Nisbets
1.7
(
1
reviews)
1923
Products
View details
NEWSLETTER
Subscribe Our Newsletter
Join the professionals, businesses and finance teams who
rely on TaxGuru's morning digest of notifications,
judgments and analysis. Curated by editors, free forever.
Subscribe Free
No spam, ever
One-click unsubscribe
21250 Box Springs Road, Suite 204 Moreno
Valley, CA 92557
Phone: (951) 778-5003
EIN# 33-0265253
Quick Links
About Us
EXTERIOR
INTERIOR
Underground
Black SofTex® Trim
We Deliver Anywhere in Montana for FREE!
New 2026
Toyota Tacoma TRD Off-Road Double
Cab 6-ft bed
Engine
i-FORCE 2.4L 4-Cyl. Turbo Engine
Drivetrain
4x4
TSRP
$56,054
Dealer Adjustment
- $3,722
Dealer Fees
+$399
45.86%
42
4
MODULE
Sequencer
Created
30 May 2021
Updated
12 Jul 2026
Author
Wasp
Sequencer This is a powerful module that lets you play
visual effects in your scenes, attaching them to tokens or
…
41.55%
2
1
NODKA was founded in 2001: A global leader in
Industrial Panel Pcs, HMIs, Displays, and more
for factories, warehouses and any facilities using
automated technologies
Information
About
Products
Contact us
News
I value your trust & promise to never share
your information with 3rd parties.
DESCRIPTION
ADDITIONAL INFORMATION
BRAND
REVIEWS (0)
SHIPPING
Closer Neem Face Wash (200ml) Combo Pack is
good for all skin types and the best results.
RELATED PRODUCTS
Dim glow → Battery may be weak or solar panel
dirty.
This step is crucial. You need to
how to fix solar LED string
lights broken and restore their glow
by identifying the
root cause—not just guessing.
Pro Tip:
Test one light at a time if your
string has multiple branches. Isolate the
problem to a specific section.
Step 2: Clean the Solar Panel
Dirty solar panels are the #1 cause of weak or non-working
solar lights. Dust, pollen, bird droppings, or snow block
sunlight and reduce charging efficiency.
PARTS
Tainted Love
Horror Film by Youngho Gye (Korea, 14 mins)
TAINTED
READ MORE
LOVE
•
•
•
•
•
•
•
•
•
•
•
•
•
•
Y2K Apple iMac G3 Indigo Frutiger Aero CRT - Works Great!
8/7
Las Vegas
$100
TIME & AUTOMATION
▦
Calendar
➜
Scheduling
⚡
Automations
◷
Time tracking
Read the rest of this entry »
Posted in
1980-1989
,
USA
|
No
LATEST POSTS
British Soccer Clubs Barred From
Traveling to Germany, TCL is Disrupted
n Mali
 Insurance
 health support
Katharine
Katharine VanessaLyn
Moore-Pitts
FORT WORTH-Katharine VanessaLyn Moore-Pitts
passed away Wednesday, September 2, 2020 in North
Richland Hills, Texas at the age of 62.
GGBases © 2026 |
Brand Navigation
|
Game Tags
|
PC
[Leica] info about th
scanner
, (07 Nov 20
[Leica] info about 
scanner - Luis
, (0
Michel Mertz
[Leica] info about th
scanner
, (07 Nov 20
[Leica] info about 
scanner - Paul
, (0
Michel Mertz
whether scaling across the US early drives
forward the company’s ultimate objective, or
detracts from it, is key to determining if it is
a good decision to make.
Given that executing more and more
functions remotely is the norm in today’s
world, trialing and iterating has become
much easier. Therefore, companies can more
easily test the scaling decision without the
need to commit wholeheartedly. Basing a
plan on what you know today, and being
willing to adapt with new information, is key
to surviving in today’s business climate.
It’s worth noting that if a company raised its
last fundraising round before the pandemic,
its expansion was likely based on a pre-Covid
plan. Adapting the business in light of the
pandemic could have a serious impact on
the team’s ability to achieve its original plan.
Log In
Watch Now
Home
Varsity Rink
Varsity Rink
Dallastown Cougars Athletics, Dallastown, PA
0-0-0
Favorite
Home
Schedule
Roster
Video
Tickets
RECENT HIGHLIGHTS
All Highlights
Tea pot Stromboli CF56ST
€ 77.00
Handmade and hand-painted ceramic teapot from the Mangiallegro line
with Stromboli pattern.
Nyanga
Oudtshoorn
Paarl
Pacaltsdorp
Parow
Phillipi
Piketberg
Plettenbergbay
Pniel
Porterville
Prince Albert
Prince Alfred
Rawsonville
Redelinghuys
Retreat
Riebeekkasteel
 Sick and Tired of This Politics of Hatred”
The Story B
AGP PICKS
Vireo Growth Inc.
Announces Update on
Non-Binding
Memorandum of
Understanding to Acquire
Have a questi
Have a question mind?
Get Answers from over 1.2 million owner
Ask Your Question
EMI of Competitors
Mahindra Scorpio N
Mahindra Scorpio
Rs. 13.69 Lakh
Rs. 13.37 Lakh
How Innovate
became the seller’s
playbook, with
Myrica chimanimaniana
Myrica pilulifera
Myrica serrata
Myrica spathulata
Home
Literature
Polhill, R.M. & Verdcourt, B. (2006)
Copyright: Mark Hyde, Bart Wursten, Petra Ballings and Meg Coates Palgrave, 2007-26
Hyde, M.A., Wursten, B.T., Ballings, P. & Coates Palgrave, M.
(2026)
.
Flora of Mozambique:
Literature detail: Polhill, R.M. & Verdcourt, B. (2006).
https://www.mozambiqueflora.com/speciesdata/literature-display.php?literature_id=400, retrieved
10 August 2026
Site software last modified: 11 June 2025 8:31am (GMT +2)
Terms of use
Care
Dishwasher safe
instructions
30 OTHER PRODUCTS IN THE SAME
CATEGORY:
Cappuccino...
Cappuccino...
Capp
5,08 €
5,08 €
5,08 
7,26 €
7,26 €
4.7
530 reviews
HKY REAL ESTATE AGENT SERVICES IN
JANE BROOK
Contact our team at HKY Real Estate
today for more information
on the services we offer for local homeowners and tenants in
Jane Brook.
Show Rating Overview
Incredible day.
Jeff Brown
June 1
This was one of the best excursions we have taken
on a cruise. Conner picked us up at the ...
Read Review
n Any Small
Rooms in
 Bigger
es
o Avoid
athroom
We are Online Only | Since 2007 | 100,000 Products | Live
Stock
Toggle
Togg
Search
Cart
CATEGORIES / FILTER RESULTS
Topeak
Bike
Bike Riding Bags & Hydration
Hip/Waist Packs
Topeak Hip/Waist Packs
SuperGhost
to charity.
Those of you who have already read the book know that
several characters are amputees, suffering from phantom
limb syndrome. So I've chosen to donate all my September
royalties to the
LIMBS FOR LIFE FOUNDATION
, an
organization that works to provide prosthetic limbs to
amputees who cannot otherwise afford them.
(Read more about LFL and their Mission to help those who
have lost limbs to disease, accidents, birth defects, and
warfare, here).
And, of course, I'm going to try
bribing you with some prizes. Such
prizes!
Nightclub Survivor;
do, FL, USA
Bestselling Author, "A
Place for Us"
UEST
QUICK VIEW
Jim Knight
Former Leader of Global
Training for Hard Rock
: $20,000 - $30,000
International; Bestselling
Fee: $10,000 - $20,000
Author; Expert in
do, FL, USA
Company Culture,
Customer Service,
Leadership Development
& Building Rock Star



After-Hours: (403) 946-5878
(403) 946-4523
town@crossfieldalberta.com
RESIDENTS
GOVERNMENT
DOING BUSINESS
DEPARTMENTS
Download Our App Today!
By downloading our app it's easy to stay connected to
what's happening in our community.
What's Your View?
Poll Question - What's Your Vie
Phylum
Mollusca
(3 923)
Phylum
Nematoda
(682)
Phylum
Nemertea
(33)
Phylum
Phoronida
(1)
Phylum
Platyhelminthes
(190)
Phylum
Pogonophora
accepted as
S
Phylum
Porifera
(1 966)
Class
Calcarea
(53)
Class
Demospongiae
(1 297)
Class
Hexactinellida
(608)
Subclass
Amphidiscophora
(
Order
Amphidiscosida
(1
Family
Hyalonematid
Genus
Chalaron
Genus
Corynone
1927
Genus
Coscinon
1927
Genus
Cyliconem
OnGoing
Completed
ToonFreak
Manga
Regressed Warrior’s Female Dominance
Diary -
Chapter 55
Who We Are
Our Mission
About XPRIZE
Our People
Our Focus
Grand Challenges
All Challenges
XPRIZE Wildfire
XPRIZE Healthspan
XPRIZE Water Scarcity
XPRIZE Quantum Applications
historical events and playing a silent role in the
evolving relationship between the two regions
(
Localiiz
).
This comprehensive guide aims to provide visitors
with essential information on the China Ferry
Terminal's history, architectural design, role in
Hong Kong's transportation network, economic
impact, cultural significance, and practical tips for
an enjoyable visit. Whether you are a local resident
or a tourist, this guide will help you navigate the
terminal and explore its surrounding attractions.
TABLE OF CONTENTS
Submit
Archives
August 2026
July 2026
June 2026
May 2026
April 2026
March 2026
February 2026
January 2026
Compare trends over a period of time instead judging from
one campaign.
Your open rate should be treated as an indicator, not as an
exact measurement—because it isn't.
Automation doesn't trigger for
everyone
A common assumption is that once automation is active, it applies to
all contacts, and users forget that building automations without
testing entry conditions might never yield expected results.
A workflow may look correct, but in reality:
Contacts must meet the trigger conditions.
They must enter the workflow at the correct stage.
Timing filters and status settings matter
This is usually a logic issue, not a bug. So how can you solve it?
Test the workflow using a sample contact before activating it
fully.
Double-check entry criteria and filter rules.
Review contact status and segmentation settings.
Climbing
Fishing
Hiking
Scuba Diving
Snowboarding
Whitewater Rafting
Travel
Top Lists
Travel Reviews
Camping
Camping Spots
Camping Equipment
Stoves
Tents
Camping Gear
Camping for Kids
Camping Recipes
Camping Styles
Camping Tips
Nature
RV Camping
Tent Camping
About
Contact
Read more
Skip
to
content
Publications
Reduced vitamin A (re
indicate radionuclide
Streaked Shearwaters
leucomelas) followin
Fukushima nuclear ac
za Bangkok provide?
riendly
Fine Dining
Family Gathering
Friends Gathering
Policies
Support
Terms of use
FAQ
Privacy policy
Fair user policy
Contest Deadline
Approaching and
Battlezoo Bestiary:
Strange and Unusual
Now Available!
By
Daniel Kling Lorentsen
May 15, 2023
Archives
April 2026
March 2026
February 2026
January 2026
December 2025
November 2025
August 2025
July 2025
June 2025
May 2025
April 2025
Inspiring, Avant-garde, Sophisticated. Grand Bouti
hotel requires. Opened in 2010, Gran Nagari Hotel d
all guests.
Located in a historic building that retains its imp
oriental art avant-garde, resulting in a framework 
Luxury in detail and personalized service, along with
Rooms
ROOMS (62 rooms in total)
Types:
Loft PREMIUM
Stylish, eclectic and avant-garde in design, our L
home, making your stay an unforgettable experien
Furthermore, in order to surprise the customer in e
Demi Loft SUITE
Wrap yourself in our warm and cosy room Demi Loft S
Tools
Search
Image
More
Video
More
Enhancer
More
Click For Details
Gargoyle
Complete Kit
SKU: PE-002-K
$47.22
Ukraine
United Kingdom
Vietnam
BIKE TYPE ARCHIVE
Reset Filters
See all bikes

### What is expected
Copy the lines from the first one through the line containing "One-click unsubscribe", swapping "morning digest" for "daily roundup" and keeping all other text unchanged.

### Your response
Nisbets
1.7
(
1
reviews)
1923
Products
View details
NEWSLETTER
Subscribe Our Newsletter
Join the professionals, businesses and finance teams who
rely on TaxGuru's daily roundup of notifications,
judgments and analysis. Curated by editors, free forever.
Subscribe Free
No spam, ever
One-click unsubscribe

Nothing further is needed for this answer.